Admittedly, I’m a bullet hell noob more than anything else, so, perhaps, my view is limited in terms of how I should really be seeing Sine Mora EX as a player and pilot. Sure, I remember the release way back in 1984 of what is often considered one of the seminal works in the genre, 1942, but I dropped my quarters in a lot of arcade games in the 1980s. I was really a master of none. I have had 30 years in which I could have been practicing for this review, but the evolution of the genre has left me behind. However, that doesn’t mean that I am uninterested in attempting to master this highly refined version of the bullet hell shooter even now.
After all, perhaps because I was raised on arcade levels of difficulty, a challenge is something that I enjoy. One of my own perennial favorite go-to games of all time is the rogue-lite The Binding of Isaac, so I don’t mind suffering and practicing, suffering and practicing to get better at a game and surviving difficult onslaughts of enemies.

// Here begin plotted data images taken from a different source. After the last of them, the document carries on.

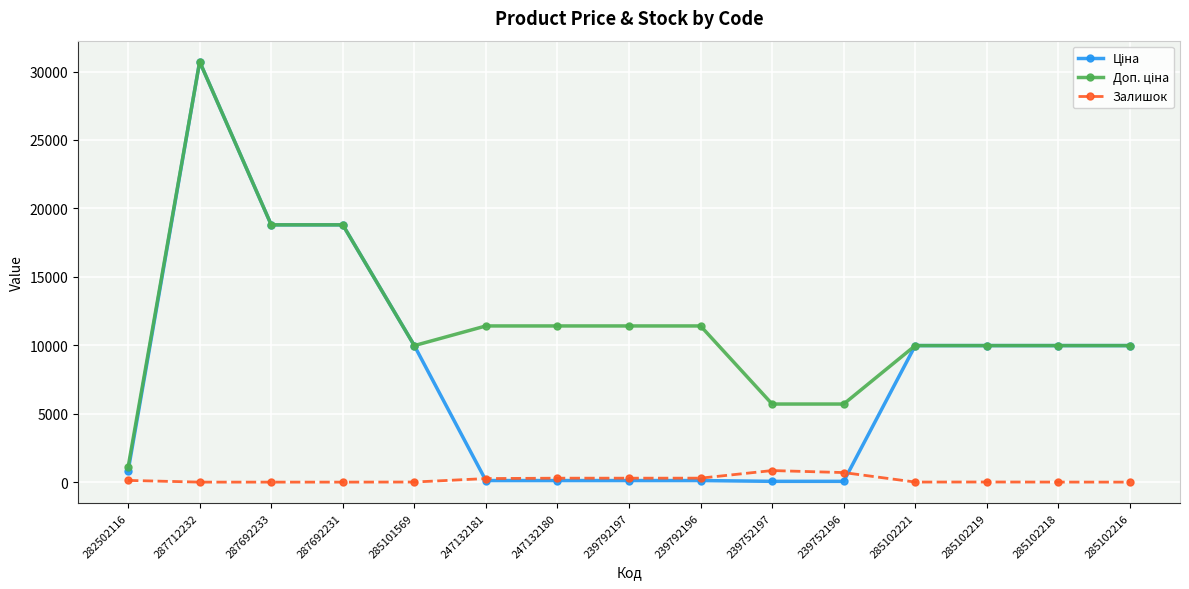

At how many categories does at least one series exceed 12092?

3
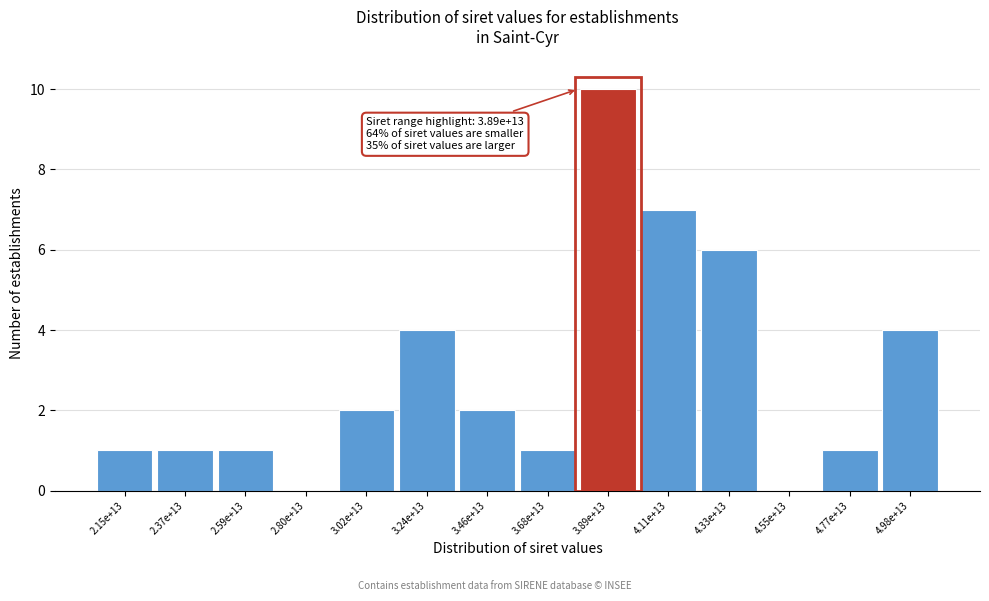

Reading right to left, transcribe all the data shown in this chart.

4.98e+13=4	4.77e+13=1	4.55e+13=0	4.33e+13=6	4.11e+13=7	3.89e+13=10	3.68e+13=1	3.46e+13=2	3.24e+13=4	3.02e+13=2	2.80e+13=0	2.59e+13=1	2.37e+13=1	2.15e+13=1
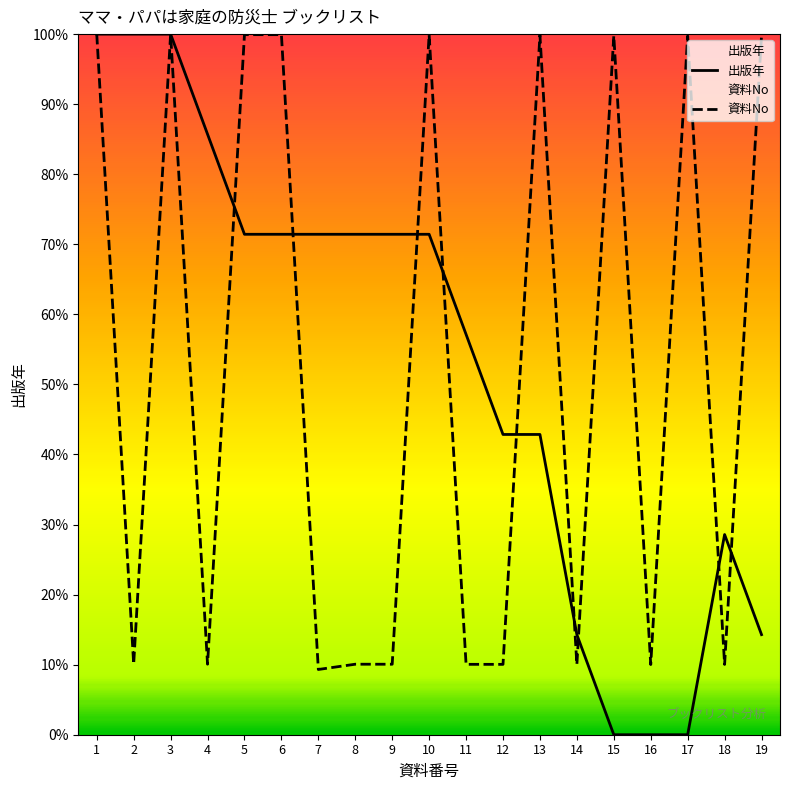

What is the sum of all 出版年 values?

1014.3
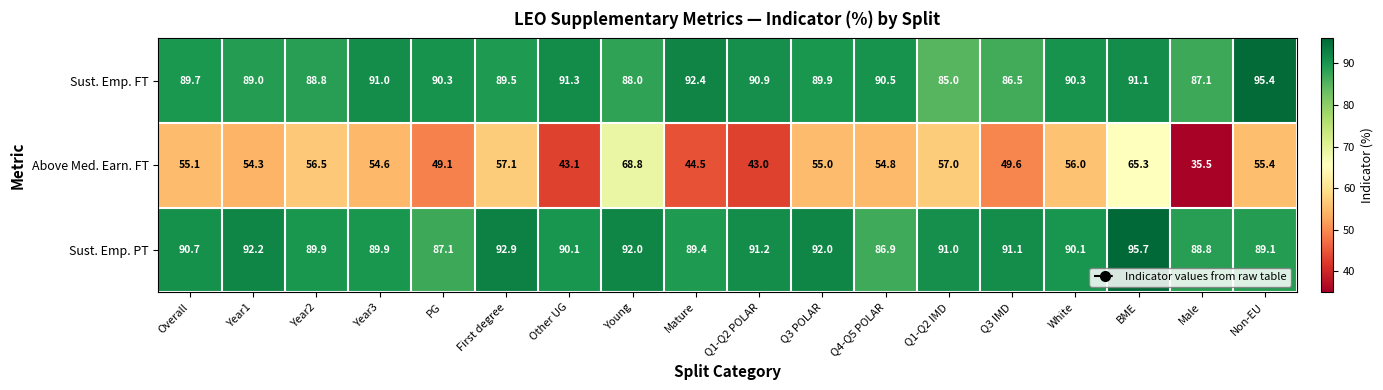

True or false: Sust. Emp. PT has a value of 91.2 at Q1-Q2 POLAR.

True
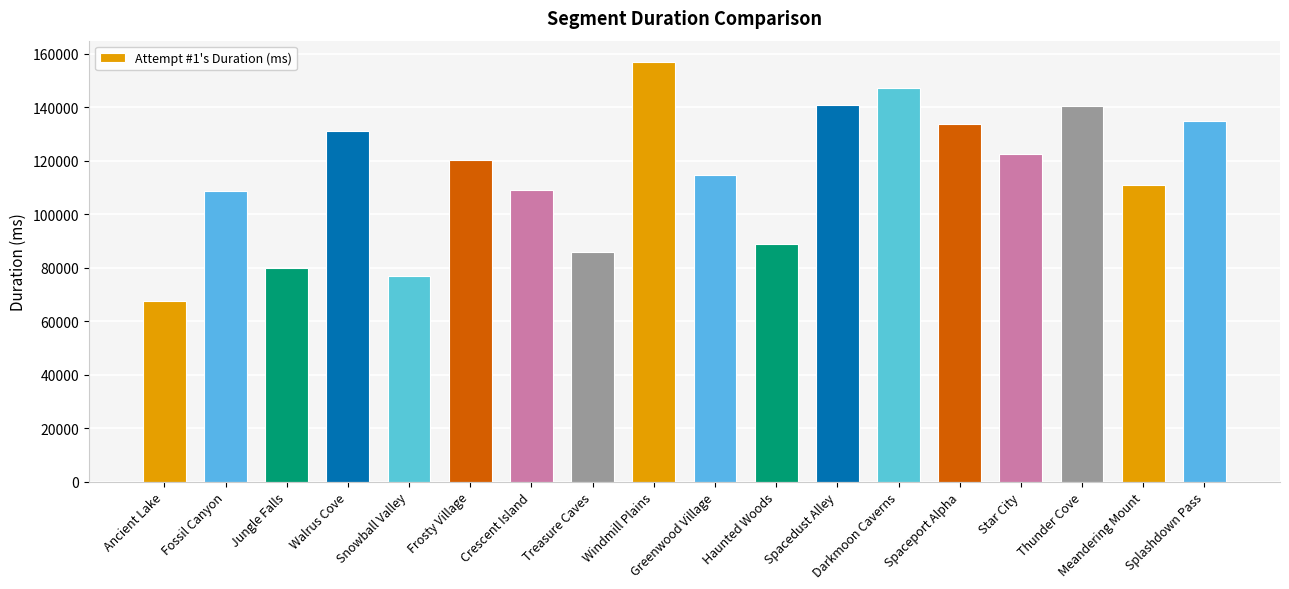

What is the sum of all values?

2069053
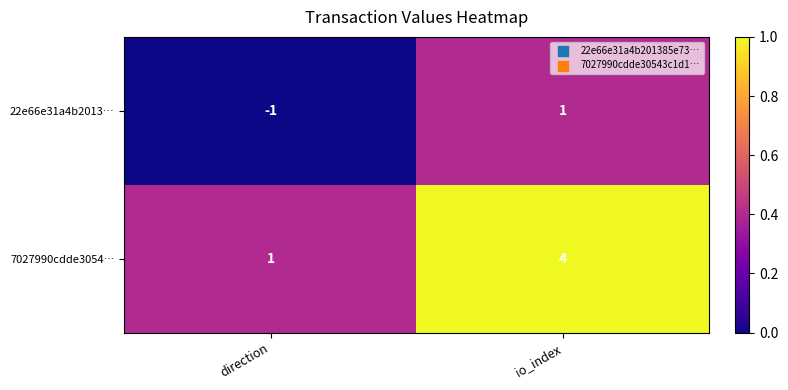

What is the spread (max minus min) of values at io_index?

3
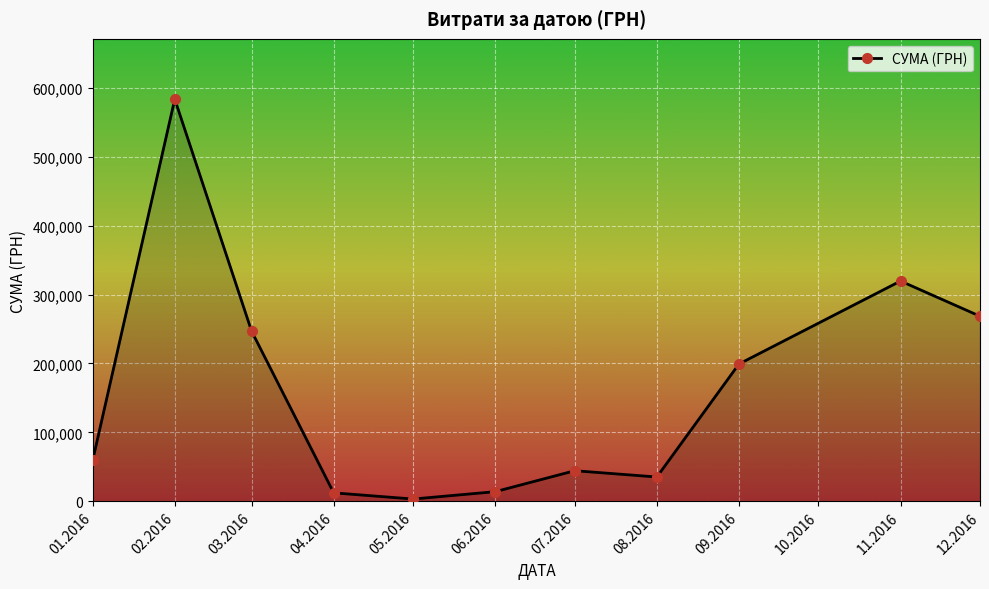

What is the label of the 1st point from the left?

01.2016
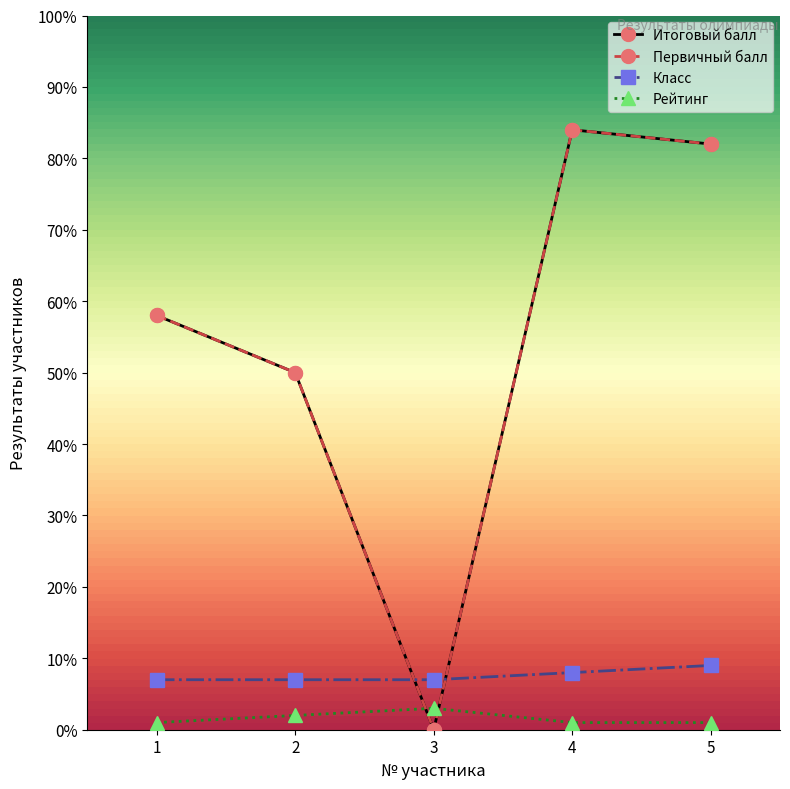

What are all the series names shown in the legend?

Итоговый балл, Первичный балл, Класс, Рейтинг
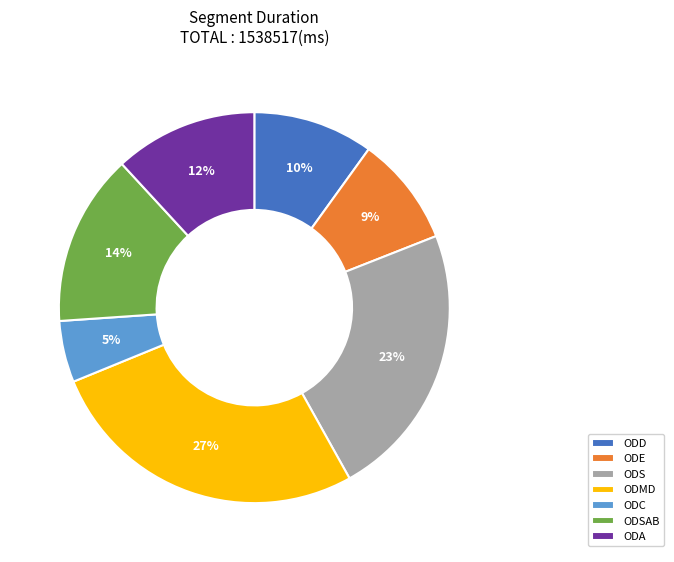

Does ODSAB represent more than half of the total?

No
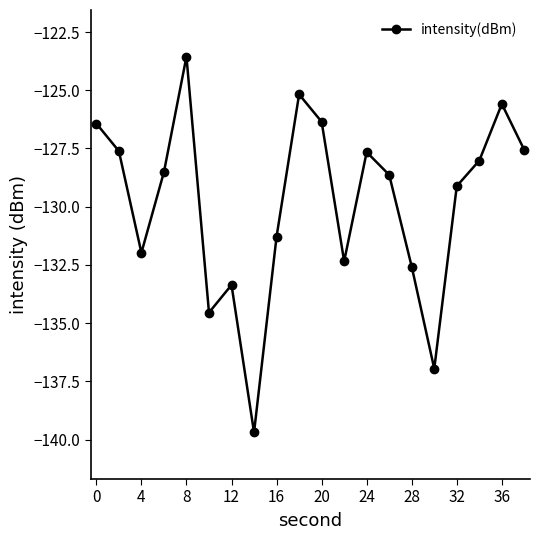

What is the minimum value shown in the chart?

-139.7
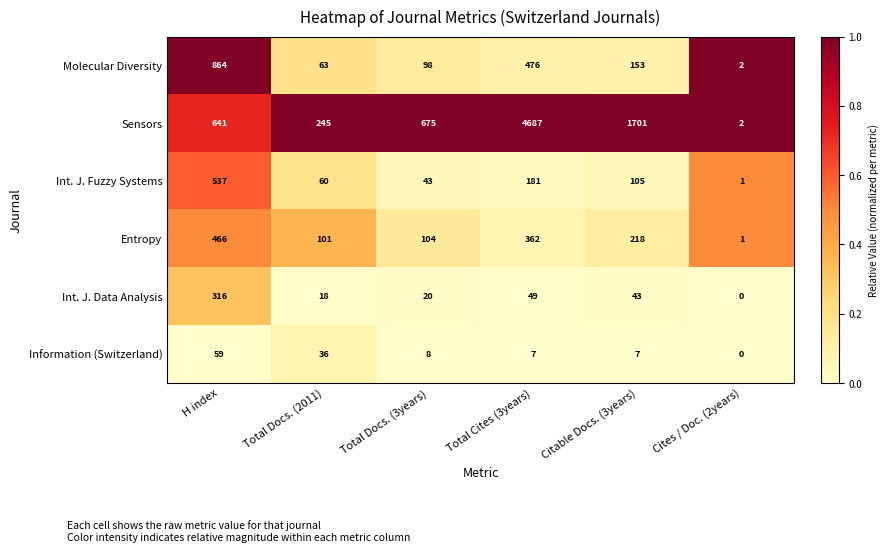

What is the spread (max minus min) of values at Total Docs. (2011)?

227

Of course, a rogue-lite, like Isaac and a bullet hell shooter, like Sine Mora are not quite the same thing. Both games are about memory, getting to know how certain enemies work to better deal with them in future encounters, for example. However, the bullet hell game presents a sameness from level to level. It depends on the familiarizing of the player with very difficult bosses that you will meet again and again as you get better at the game. By contrast, the rogue-lite, randomizes encounters and levels, forcing the player to adapt to new scenarios every time that you play.
I tend to prefer the latter to the former, which makes it more likely that Isaac will remain my constant go-to game when I’m just not sure what to play rather than Sine Mora EX. However, this is not to say that I have no interest in attempting to master Sine Mora. I’m enjoying the game very much. I just probably need a lot more practice doing so, and the game is just pretty enough and just difficult enough to encourage me to continue doing so for some time.